## ABOUT THIS TASK
Render all the records below as a numbered list with blank lines omitted, and keep the pictures out of your answer.

(DATASET CONTENT begins)

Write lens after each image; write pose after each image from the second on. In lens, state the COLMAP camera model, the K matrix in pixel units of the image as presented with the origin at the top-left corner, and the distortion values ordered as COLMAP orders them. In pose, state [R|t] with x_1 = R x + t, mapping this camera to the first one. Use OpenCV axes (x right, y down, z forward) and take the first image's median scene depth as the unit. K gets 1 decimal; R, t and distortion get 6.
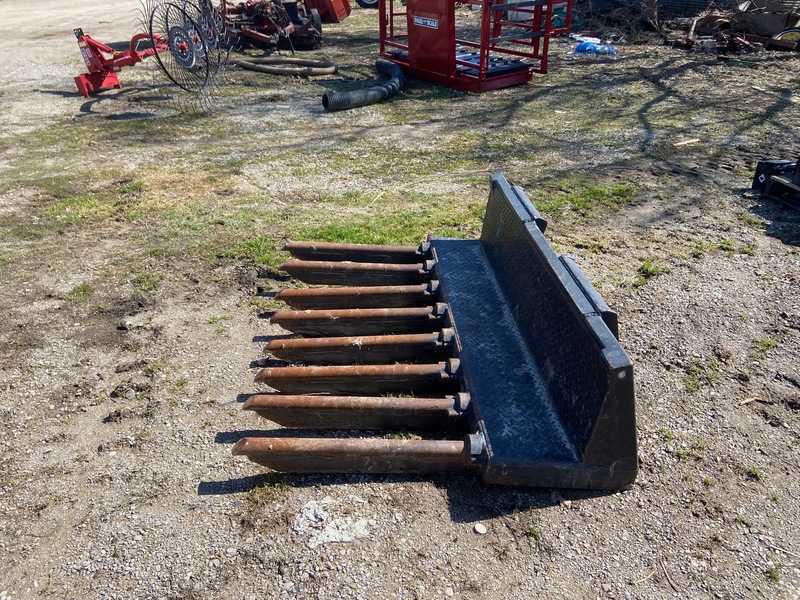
lens RADIAL K [[596.7, 0, 400.0], [0, 596.7, 300.0], [0, 0, 1]] dist [0.121272, -0.165088]
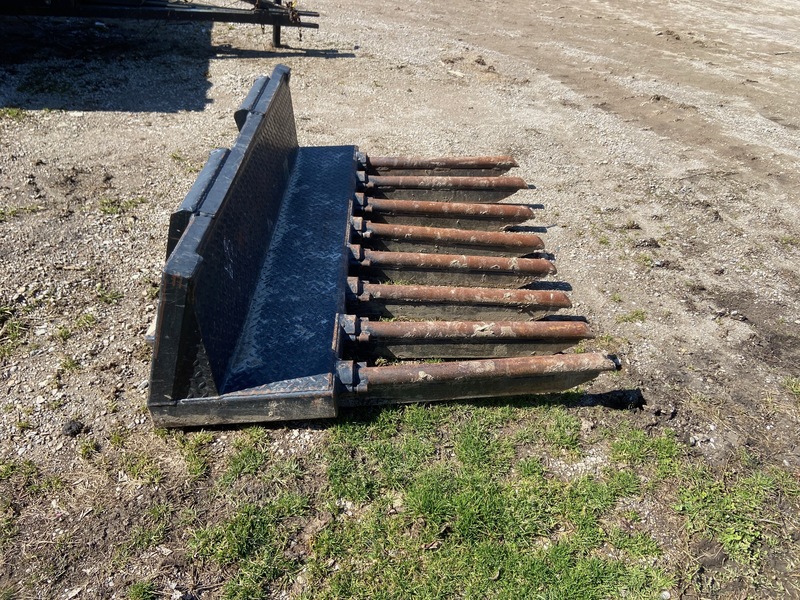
lens RADIAL K [[593.4, 0, 395.6], [0, 593.4, 301.9], [0, 0, 1]] dist [0.104365, -0.130798]
pose [[-0.994756, -0.102004, -0.007428, 0.012324], [-0.049913, 0.420797, 0.905781, -0.714701], [-0.089267, 0.901402, -0.423682, 1.444699]]
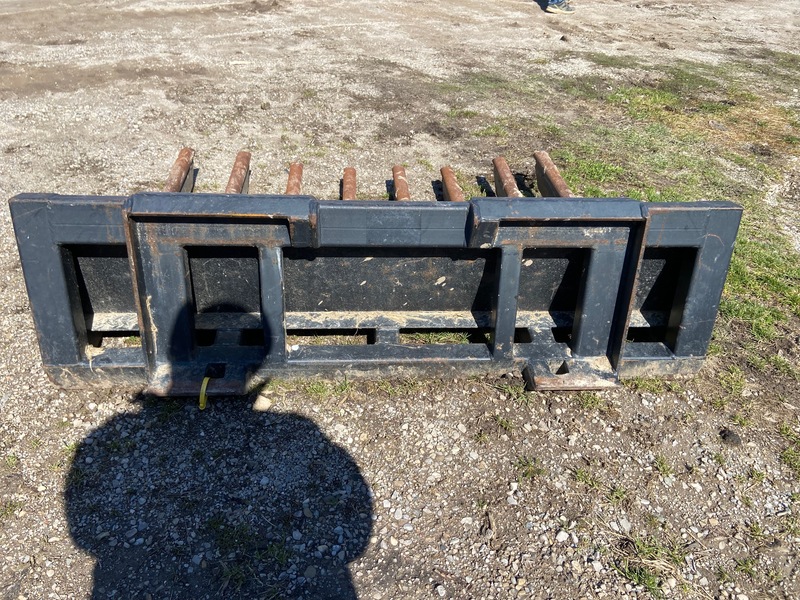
lens RADIAL K [[596.7, 0, 400.0], [0, 596.7, 300.0], [0, 0, 1]] dist [0.121272, -0.165088]
pose [[0.000285, 0.576348, -0.817204, 0.735862], [-0.532855, 0.691611, 0.487586, -0.309979], [0.846206, 0.435312, 0.307308, 0.805182]]
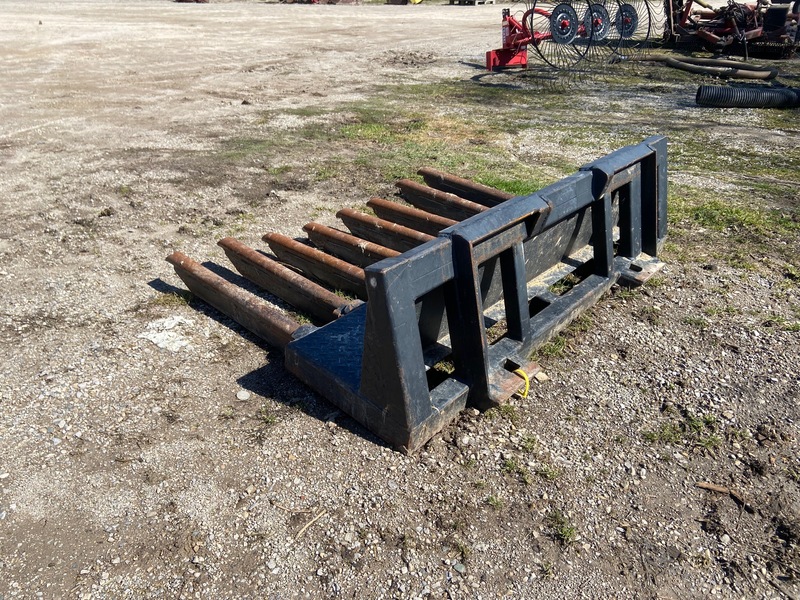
lens RADIAL K [[593.4, 0, 395.6], [0, 593.4, 301.9], [0, 0, 1]] dist [0.104365, -0.130798]
pose [[0.705102, 0.335818, -0.624546, 0.589378], [-0.350815, 0.930615, 0.104328, 0.034145], [0.616247, 0.145538, 0.773989, 0.262898]]
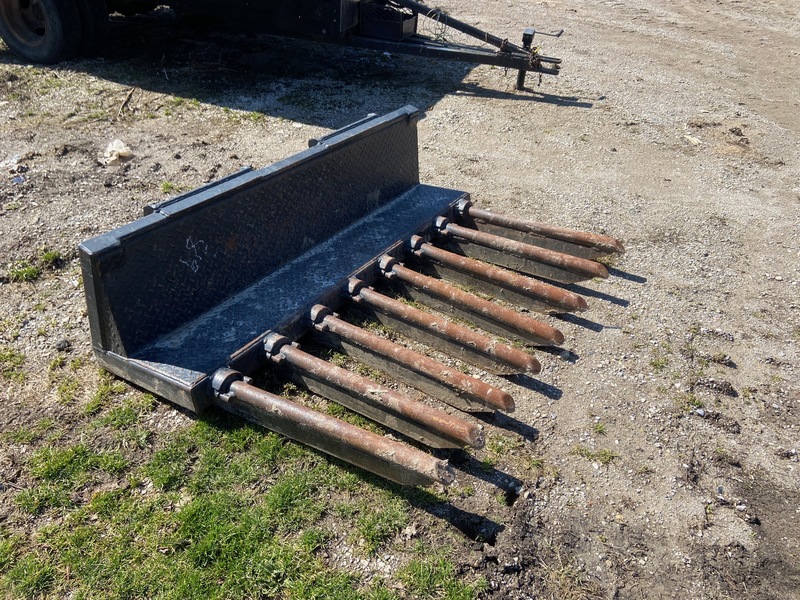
lens RADIAL K [[593.4, 0, 395.6], [0, 593.4, 301.9], [0, 0, 1]] dist [0.104365, -0.130798]
pose [[-0.788019, -0.385661, 0.479887, -0.406118], [0.262240, 0.494962, 0.828398, -0.683000], [-0.557006, 0.778639, -0.288904, 1.270367]]
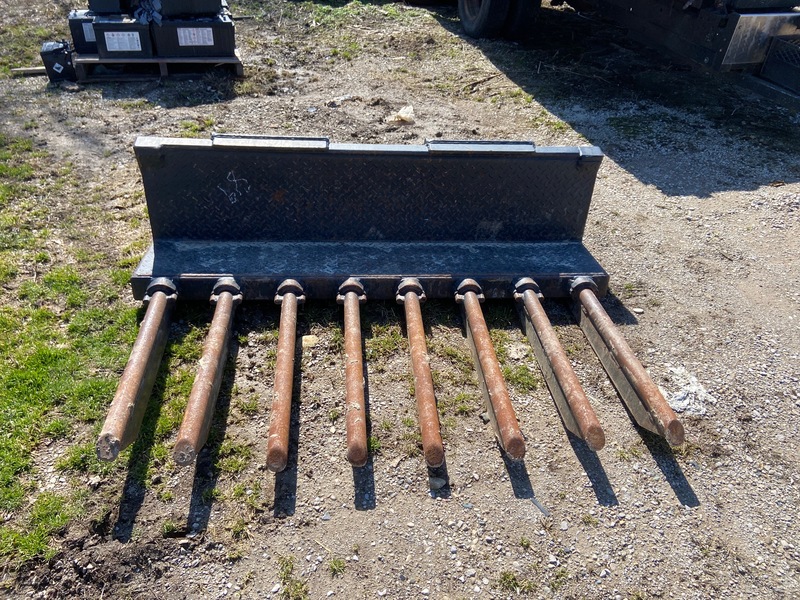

(DATASET CONTENT ends)

## RESPONSE AREA
1. Write lens after each image; write pose after each image from the second on. In lens, state the COLMAP camera model, the K matrix in pixel units of the image as presented with the origin at the top-left corner, and the distortion values ordered as COLMAP orders them. In pose, state [R|t] with x_1 = R x + t, mapping this camera to the first one. Use OpenCV axes (x right, y down, z forward) and take the first image's median scene depth as the unit. K gets 1 decimal; R, t and distortion get 6.
2. lens RADIAL K [[596.7, 0, 400.0], [0, 596.7, 300.0], [0, 0, 1]] dist [0.121272, -0.165088]
3. lens RADIAL K [[593.4, 0, 395.6], [0, 593.4, 301.9], [0, 0, 1]] dist [0.104365, -0.130798]
4. pose [[-0.994756, -0.102004, -0.007428, 0.012324], [-0.049913, 0.420797, 0.905781, -0.714701], [-0.089267, 0.901402, -0.423682, 1.444699]]
5. lens RADIAL K [[596.7, 0, 400.0], [0, 596.7, 300.0], [0, 0, 1]] dist [0.121272, -0.165088]
6. pose [[0.000285, 0.576348, -0.817204, 0.735862], [-0.532855, 0.691611, 0.487586, -0.309979], [0.846206, 0.435312, 0.307308, 0.805182]]
7. lens RADIAL K [[593.4, 0, 395.6], [0, 593.4, 301.9], [0, 0, 1]] dist [0.104365, -0.130798]
8. pose [[0.705102, 0.335818, -0.624546, 0.589378], [-0.350815, 0.930615, 0.104328, 0.034145], [0.616247, 0.145538, 0.773989, 0.262898]]
9. lens RADIAL K [[593.4, 0, 395.6], [0, 593.4, 301.9], [0, 0, 1]] dist [0.104365, -0.130798]
10. pose [[-0.788019, -0.385661, 0.479887, -0.406118], [0.262240, 0.494962, 0.828398, -0.683000], [-0.557006, 0.778639, -0.288904, 1.270367]]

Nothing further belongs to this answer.